Is that why Billy bolted, and went racing as in pain ?
Because he'd never feel his master, on his back again !
Was it coincidental ? Same time... Same day Same date !
Some proof of numerology or just a quirk of fate ?


I think it's more than that you know, as I've heard wiser men,
Acknowledge there are many things, that go beyond our ken

Where craggy peaks guard secrets, neath dark skies torn asunder,
Where hoofbeats are companions, to the rolling waves of thunder


Where lightning cracks like 303's, and ricochets again,
Where howling moaning gusts of wind, sound just like dying men
Some Mountain cattlemen have sworn, on lonely alpine track,
They've glimpsed a huge black stallion with Light Horseman on his back.

 

Yes Sceptics say, it's swirling clouds, just forming apparitions.
Oh No, My friend you can't dismiss all this as, superstition.


The desert of Beersheba or a windswept Aussie range,
John Stuart rides on forever there I don't find that at all strange.

Now some gaze upon this photo, and they often question me,
and I tell them a small white lie, and say he's family.

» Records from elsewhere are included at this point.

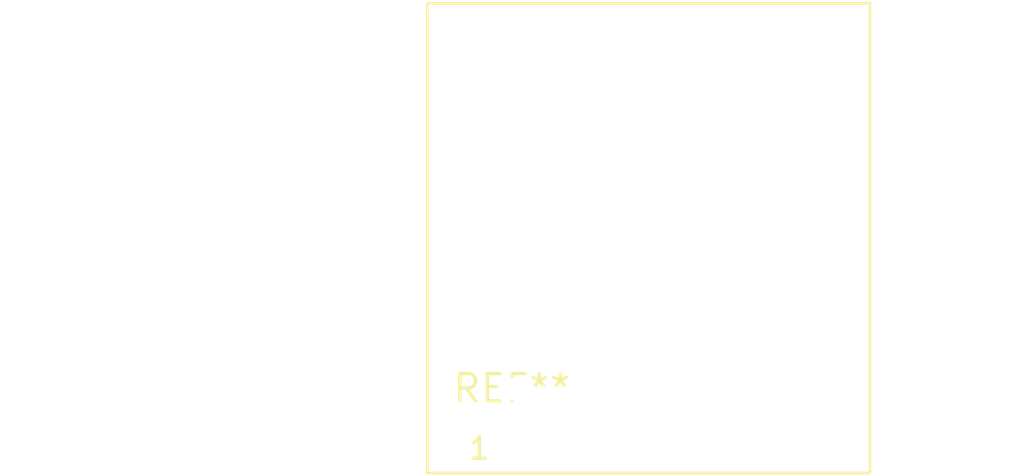
<source format=kicad_pcb>
(kicad_pcb (version 20240108) (generator pcbnew)

  (general
    (thickness 1.6)
  )

  (paper "A4")
  (layers
    (0 "F.Cu" signal)
    (31 "B.Cu" signal)
    (32 "B.Adhes" user "B.Adhesive")
    (33 "F.Adhes" user "F.Adhesive")
    (34 "B.Paste" user)
    (35 "F.Paste" user)
    (36 "B.SilkS" user "B.Silkscreen")
    (37 "F.SilkS" user "F.Silkscreen")
    (38 "B.Mask" user)
    (39 "F.Mask" user)
    (40 "Dwgs.User" user "User.Drawings")
    (41 "Cmts.User" user "User.Comments")
    (42 "Eco1.User" user "User.Eco1")
    (43 "Eco2.User" user "User.Eco2")
    (44 "Edge.Cuts" user)
    (45 "Margin" user)
    (46 "B.CrtYd" user "B.Courtyard")
    (47 "F.CrtYd" user "F.Courtyard")
    (48 "B.Fab" user)
    (49 "F.Fab" user)
    (50 "User.1" user)
    (51 "User.2" user)
    (52 "User.3" user)
    (53 "User.4" user)
    (54 "User.5" user)
    (55 "User.6" user)
    (56 "User.7" user)
    (57 "User.8" user)
    (58 "User.9" user)
  )

  (setup
    (pad_to_mask_clearance 0)
    (pcbplotparams
      (layerselection 0x00010fc_ffffffff)
      (plot_on_all_layers_selection 0x0000000_00000000)
      (disableapertmacros false)
      (usegerberextensions false)
      (usegerberattributes false)
      (usegerberadvancedattributes false)
      (creategerberjobfile false)
      (dashed_line_dash_ratio 12.000000)
      (dashed_line_gap_ratio 3.000000)
      (svgprecision 4)
      (plotframeref false)
      (viasonmask false)
      (mode 1)
      (useauxorigin false)
      (hpglpennumber 1)
      (hpglpenspeed 20)
      (hpglpendiameter 15.000000)
      (dxfpolygonmode false)
      (dxfimperialunits false)
      (dxfusepcbnewfont false)
      (psnegative false)
      (psa4output false)
      (plotreference false)
      (plotvalue false)
      (plotinvisibletext false)
      (sketchpadsonfab false)
      (subtractmaskfromsilk false)
      (outputformat 1)
      (mirror false)
      (drillshape 1)
      (scaleselection 1)
      (outputdirectory "")
    )
  )

  (net 0 "")

  (footprint "Transformer_Coilcraft_Q4434-B_Rhombus-T1311" (layer "F.Cu") (at 0 0))

)

</source>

'You must be proud of him.' they say I tell them, one and all,
That's why he takes the pride of place

The Anzac on the Wall..

 

Lest We Forget



__________________

Best wishes to all from

Cooee

 

Knowledge is knowing that a tomato is a fruit.
Wisdom is knowing not to put it into a fruit salad.

 

JRH


Guru

Status: Offline
Posts: 2951
Date:

That is beautiful Cooee,  here is another poem I find beautiful.

 

THE FINAL INSPECTION

The Soldier stood and faced his God,

Which must always come to pass.

He hoped his shoes were shining,

Just as brightly as his brass.



"Step forward now, you Soldier,

How shall I deal with you?

Have you always turned the other cheek?

To My Church have you been true?"



The Soldier squared his shoulders and said,

"No, my Lord, I ain't.

Because those of us who carry guns,

Can't always be a saint.


I've had to work most Sundays,

And at times my talk was tough.

And sometimes I've been violent,

Because the world is awfully rough.



But, I never took a dollar,

That wasn't mine to keep...

Though I worked a lot of overtime,

When the bills got just too steep.



And I never passed a cry for help,

Though at times I shook with fear.

And sometimes, God, forgive me,

I've wept unmanly tears.



I know I don't deserve a place,

Among the people here.

They never wanted me around,

Except to calm their fears.



If you've a place for me here, Lord,
It needn't be so grand.



-- Edited by JRH on Friday 25th of April 2014 02:08:31 PM

__________________
If I don't get there today, I'll get there tomorrow or the day after.